Milking the System

Compassionate Sun columnist Fergus Shanahan attacked the government for being far too soft on incapacity benefit and encouraging people to “make a career out of milking the system” and have a great life on the state.

“Being on the social pays well,” according to Shanahan. Why, 40 per cent of people on incapacity benefit “have nothing physically wrong but blame stress or depression”.

“Millions have been encouraged to pick the welfare state as a life choice in the same way they might once have decided to be a postie or a plasterer,” says the perceptive columnist.
Perhaps a stint shadowing a mental health social worker to show how depression and stress can really affect people would be a good reality check?
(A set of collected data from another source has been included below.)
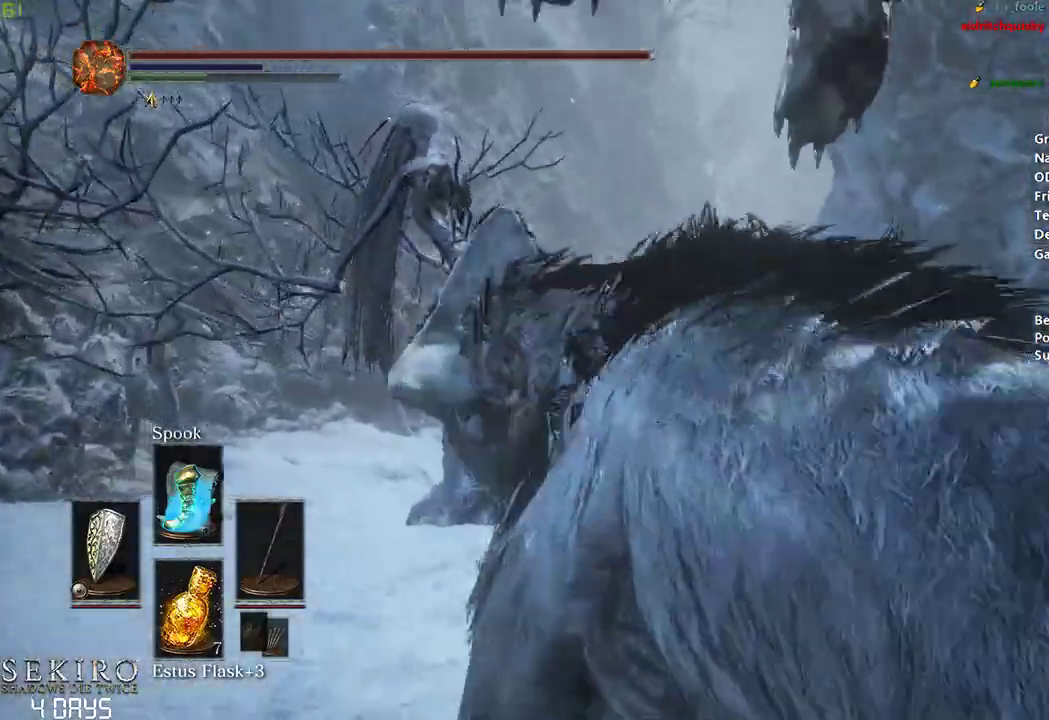
{"buttons": ["B"], "left_stick": "center", "right_stick": "center", "events": []}
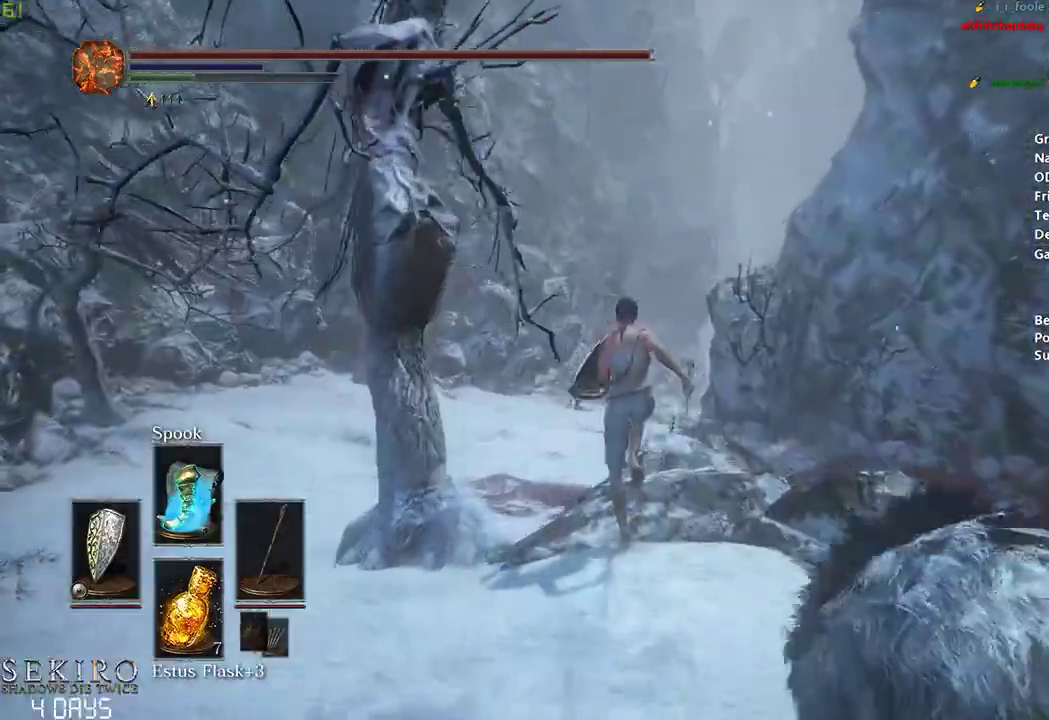
{"buttons": ["B"], "left_stick": "center", "right_stick": "center", "events": []}
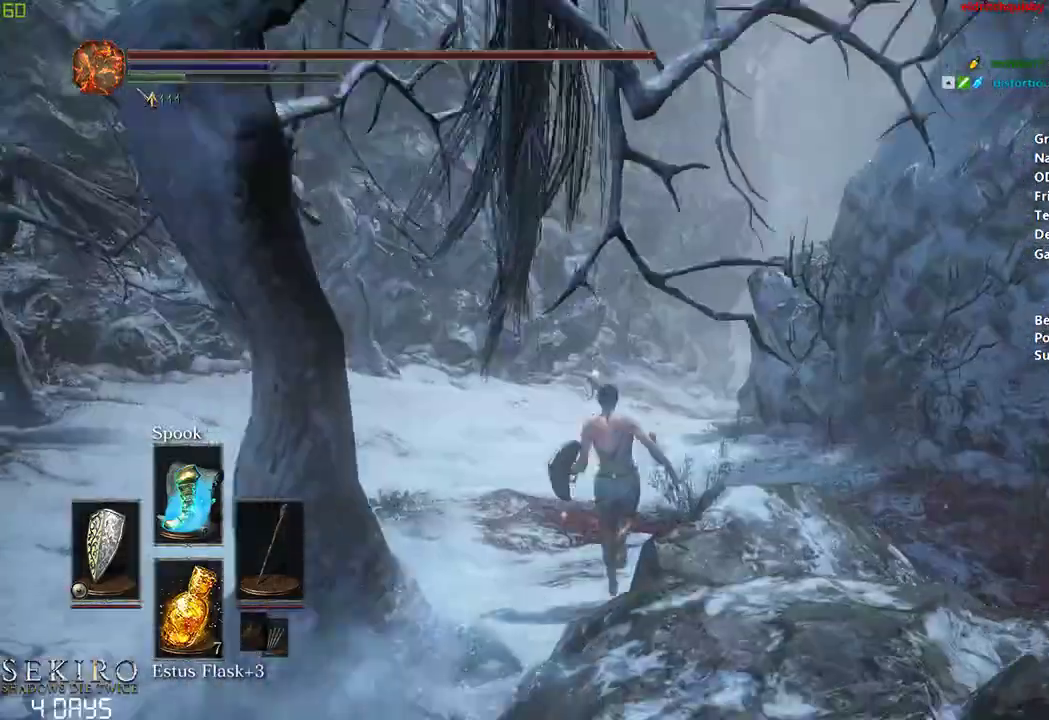
{"buttons": [], "left_stick": "center", "right_stick": "center", "events": [[417, "B", "up"]]}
Metropolitan police commissioner Sir Ian Blair got into trouble for calling the media institutionally racist in the way it reported murders. He said white middle-class murder victims get far more coverage than people from ethnic minorities. The Met boss contrasted reporting of two men murdered on the same day, January 12. While emphasising that all murders are terrible, he said the death of City lawyer Tom Rhys Pryce was far more widely covered than the killing of Balbir Matharu, an Asian builder. Blair’s point was valid but his questioning of why the dreadful murders of Holly Wells and Jessica Chapman became such a big story led to predictable howls of protest from the tabloids. Blair was forced to quickly apologise to Holly and Jessica’s parents.
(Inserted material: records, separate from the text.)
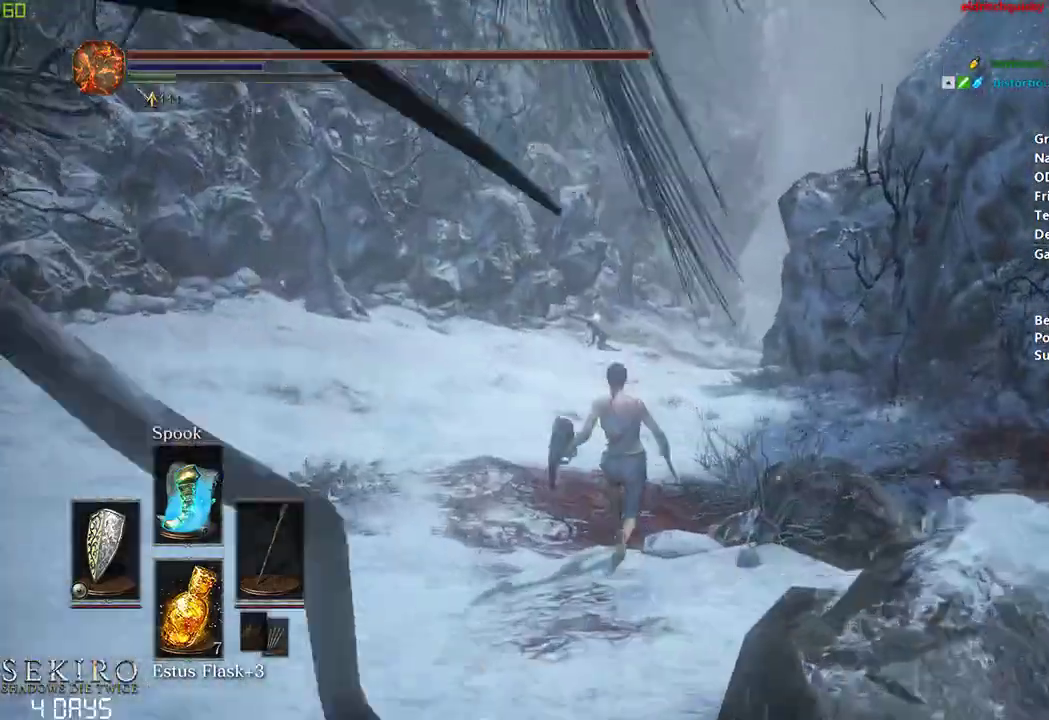
{"buttons": [], "left_stick": "center", "right_stick": "center", "events": []}
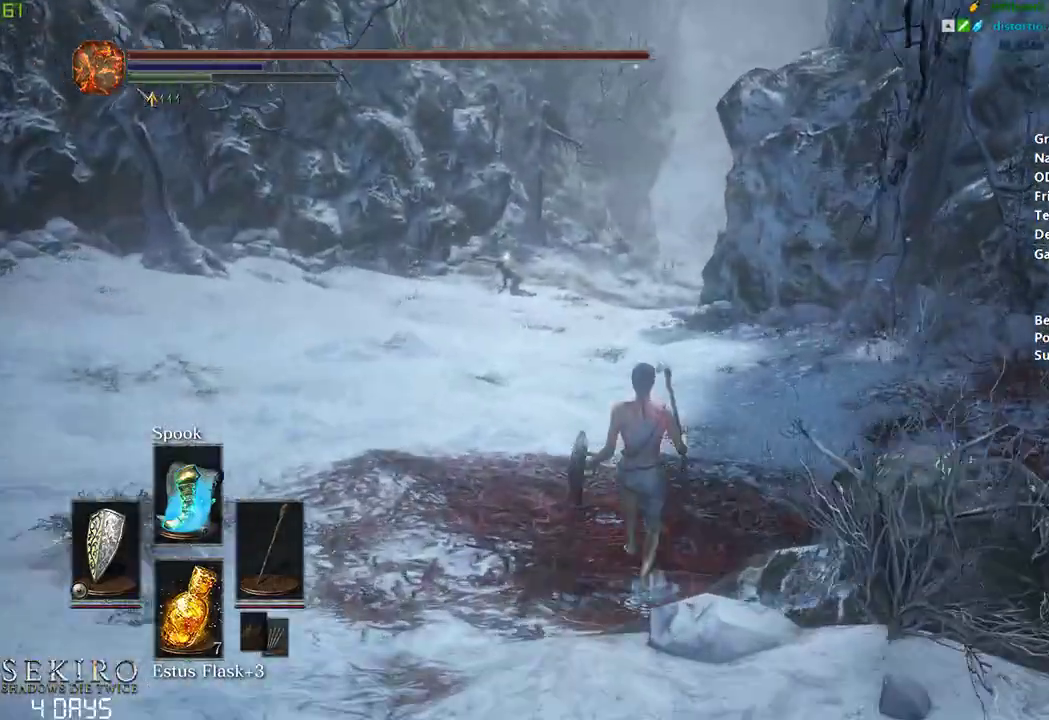
{"buttons": ["B"], "left_stick": "center", "right_stick": "center", "events": [[350, "B", "down"]]}
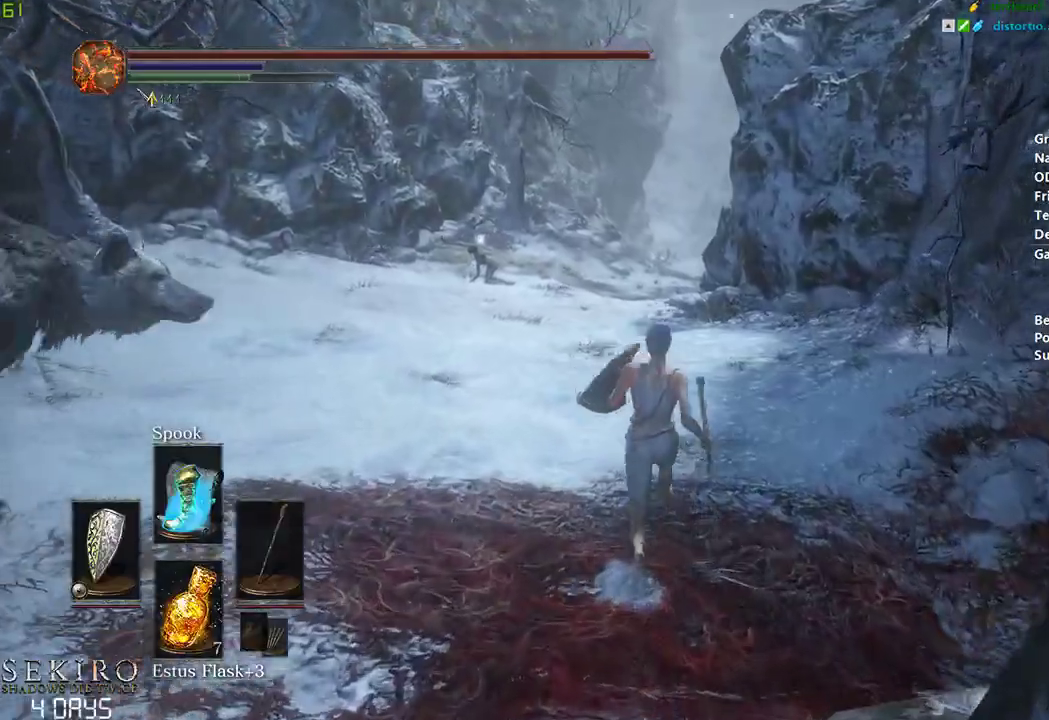
{"buttons": ["B"], "left_stick": "center", "right_stick": "center", "events": []}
A study by Shift, the government campaign to tackle stigma in mental health, found much good reporting of mental health issues in the media. Common mental health problems such as depression can be well covered, with sensitive, balanced and thoughtful coverage. However stories about severe mental health tend to be more stigmatising in their use of language.
One example of a tabloid misjudging its readers is a headline from 2003 about boxer Frank Bruno. It read Bonkers Bruno locked up. According to Shift’s report, negative reaction to the headline was so rapid and intense, it was changed in later editions to Sad Bruno in mental home.